Hartlepool is proud of its heritage. Local legend has it that, during the Napoleonic wars, the townsfolk tried and hanged a monkey believing it to be a French spy. True or not, there are apes all over town. A bronze statue looks penitent enough, but the football club's mascot, H'Angus the Monkey, most definitely doesn't. One mayoral candidate wore the costume and won office by promising bananas for all.

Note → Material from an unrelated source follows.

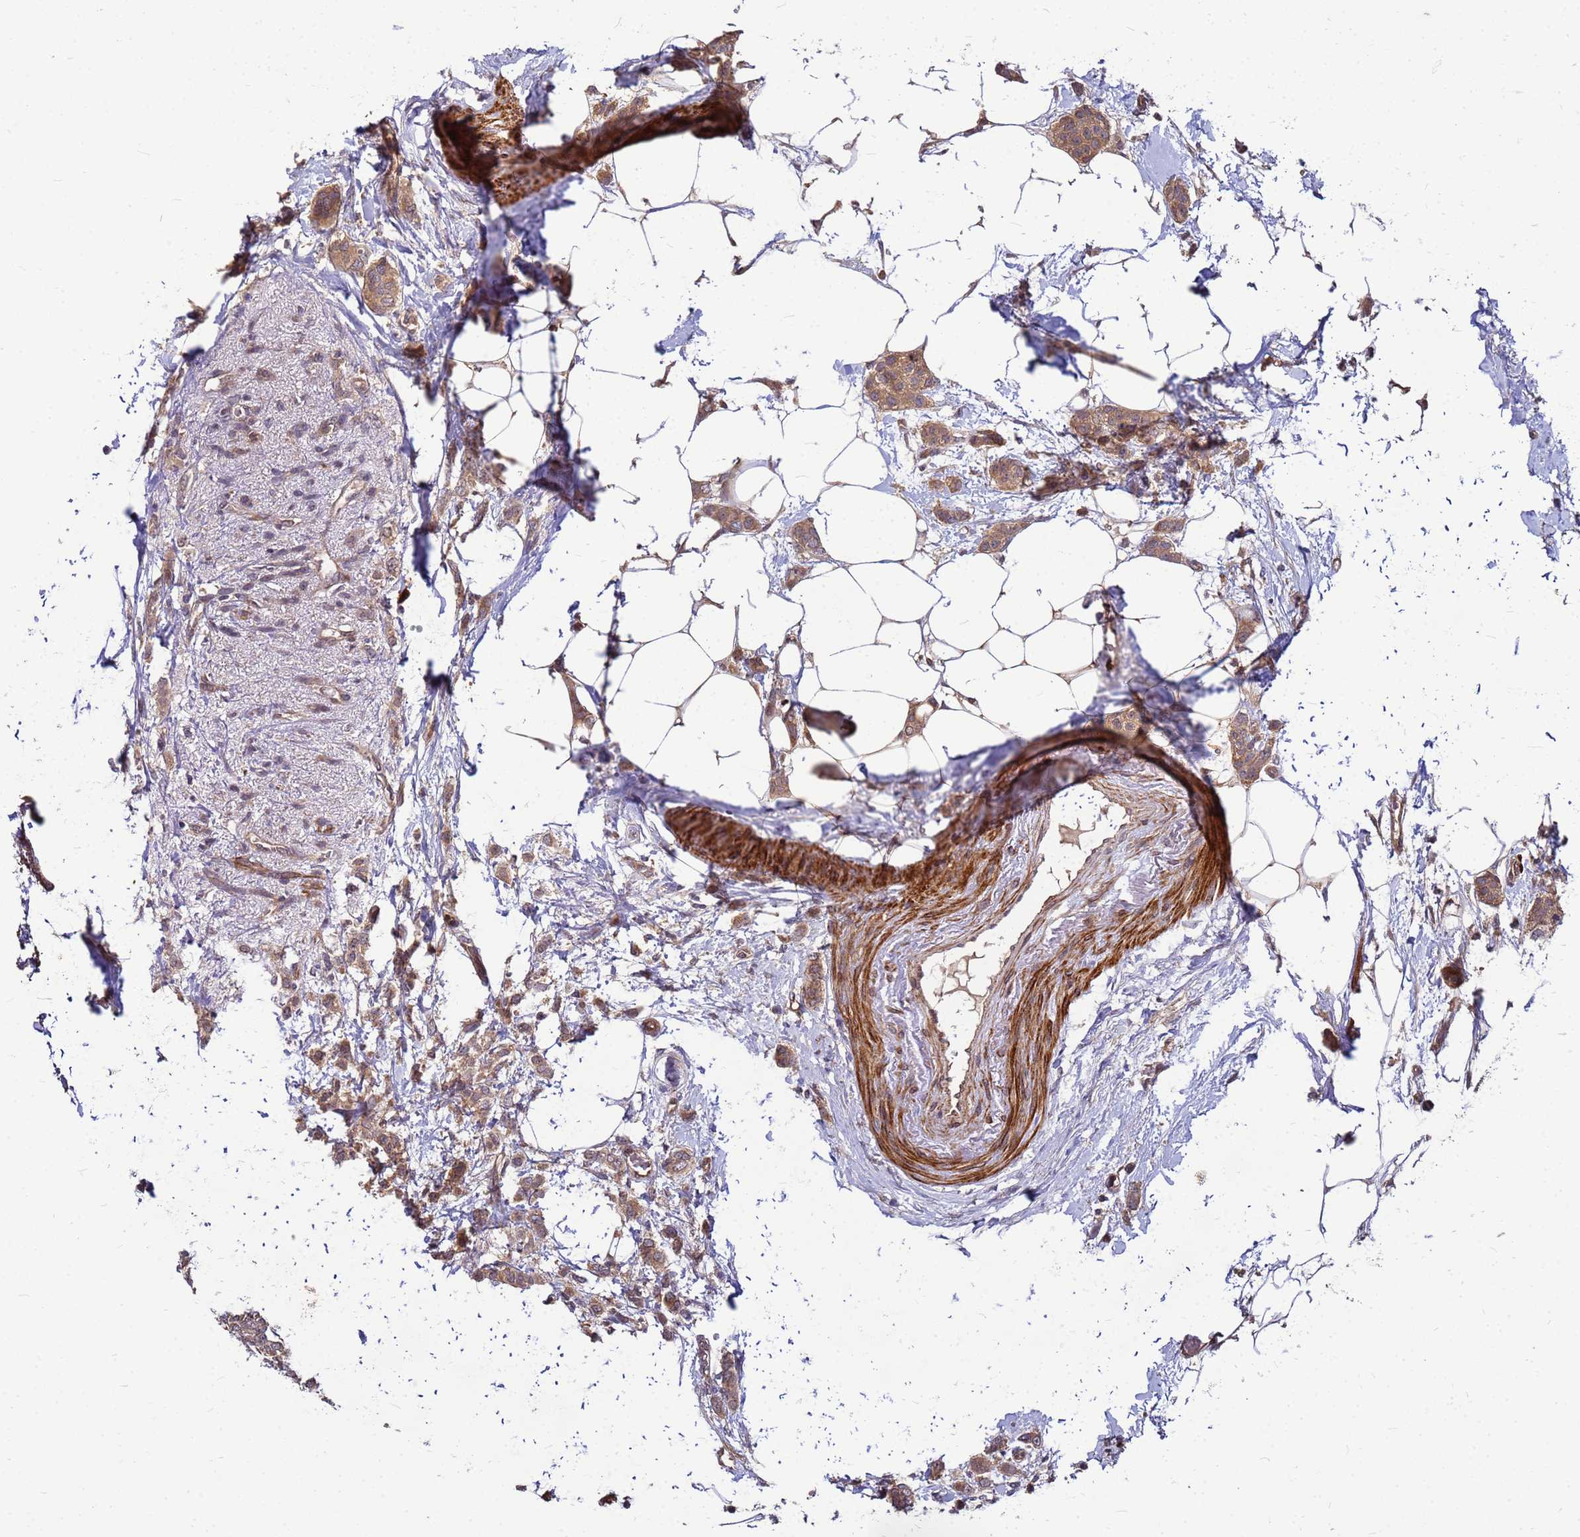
{"staining": {"intensity": "moderate", "quantity": ">75%", "location": "cytoplasmic/membranous"}, "tissue": "breast cancer", "cell_type": "Tumor cells", "image_type": "cancer", "snomed": [{"axis": "morphology", "description": "Duct carcinoma"}, {"axis": "topography", "description": "Breast"}], "caption": "This histopathology image exhibits immunohistochemistry staining of human breast invasive ductal carcinoma, with medium moderate cytoplasmic/membranous staining in approximately >75% of tumor cells.", "gene": "DUS4L", "patient": {"sex": "female", "age": 72}}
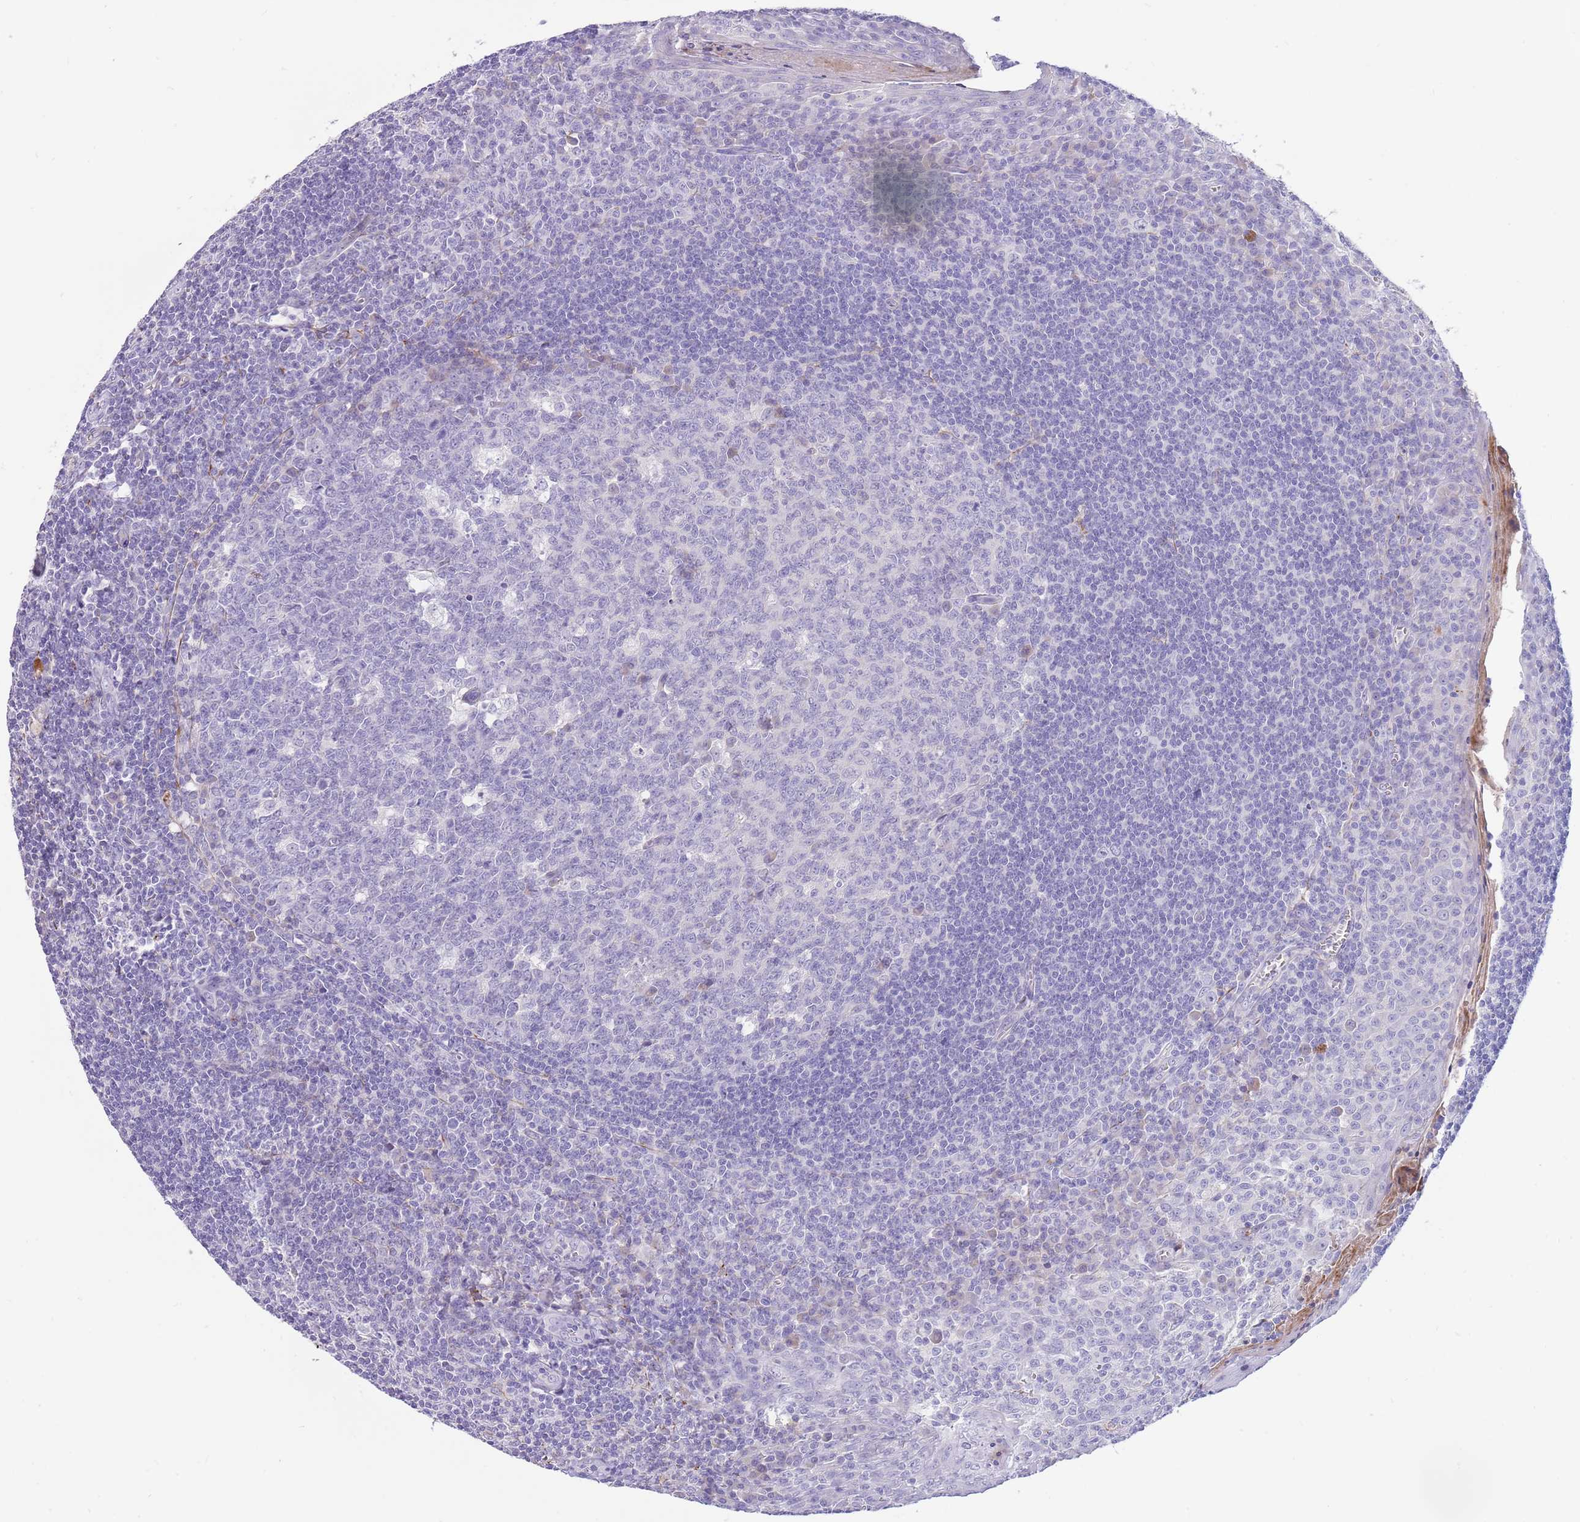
{"staining": {"intensity": "negative", "quantity": "none", "location": "none"}, "tissue": "tonsil", "cell_type": "Germinal center cells", "image_type": "normal", "snomed": [{"axis": "morphology", "description": "Normal tissue, NOS"}, {"axis": "topography", "description": "Tonsil"}], "caption": "DAB (3,3'-diaminobenzidine) immunohistochemical staining of normal human tonsil shows no significant staining in germinal center cells. (DAB IHC, high magnification).", "gene": "LEPROTL1", "patient": {"sex": "male", "age": 27}}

Puppeteers Gyre and Gimble's new show insists it's nowt to be proud of. In Carl Grose's retelling, the lynched chimp becomes a symbol of the ignorance underlying xenophobia. In a town that's very clearly had enough of experts, people are so blind to the wider world that they mistake a monkey for a Frenchman. If its shrieks are unintelligible, well, that's French for you. Heck, these Hartlepudlians are wary enough of their nearest neighbours as it is. Stockton gets the side-eye. Paris is another planet altogether.
The risk is that this hangs Hartlepool out to dry. The town voted Leave by nearly 70 per cent, and, though that's left unsaid, it's hardly let off the hook. Grose's setting blurs the Napoleonic wars with the neglected north of austerity Britain. "Nothing ever happens in Hartlepool," the locals moan, and Jonathan Dryden Taylor's overkind landlord is close to going under with unpaid debts. Meanwhile, the town's corrupt elders – a dodgy doctor and a scheming priest – stand in for today's self-interested elites. They lie like Leave campaigners and, along with a musket-waving old major, whip the crowd into a jingoistic frenzy under the guise of war-time patriotism, before blasting a French warship out of the water.
Grose hones in on two of its surviving sailors – a stowaway girl disguised as a boy, the ship's powder monkey (Rebecca Collingwood), and its primate mascot, Napoleon. The pair of them contain a hint at the myth's real roots, but Grose never entirely brings that to bear. Instead, he tells a hopeful story of teenage friendship: a sickly Hartlepool teenager takes the French sailor into hiding. She, in turn, clings to her patriotic duty attempting to blow his father's pub to bits.
Really, it's a vehicle for Gyre and Gimble's new puppet – the Hartlepool Monkey itself. Designed by directors Finn Caldwell and Toby Olié, it's almost as engaging as the real thing. Manned by three puppeteers, bunraku style, it swings off the stage rigging and bounds between platforms. Stupid as it sounds, it's strikingly non-human. It's stretchier and springier, like a simian accordion, and with hands for its feet, it can manoeuvre itself as monkeys do. The moment it stands up straight, beneath the captain's bicorn, and impersonates Napoleon, it's immediately uncanny. Yet, it's still human enough to elicit sympathy when tied up and tortured ahead of its trial.
The pity is the rest pales in comparison. Grose's satire can be stodgy and it dearly needs a decent director, someone to lighten the literalism with play. The style is Kneehigh minus mischief or imagination, so gags creak like ships' bows and ham-acting lacks humour. Samuel Wyer's nautical design, all rigging and sails, is as messy as it is mundane and, ironically for a puppet show, there's very little theatricality. The show, as a whole, commits theatre's cardinal sin: it's boring – one great monkey and a whole lot of business.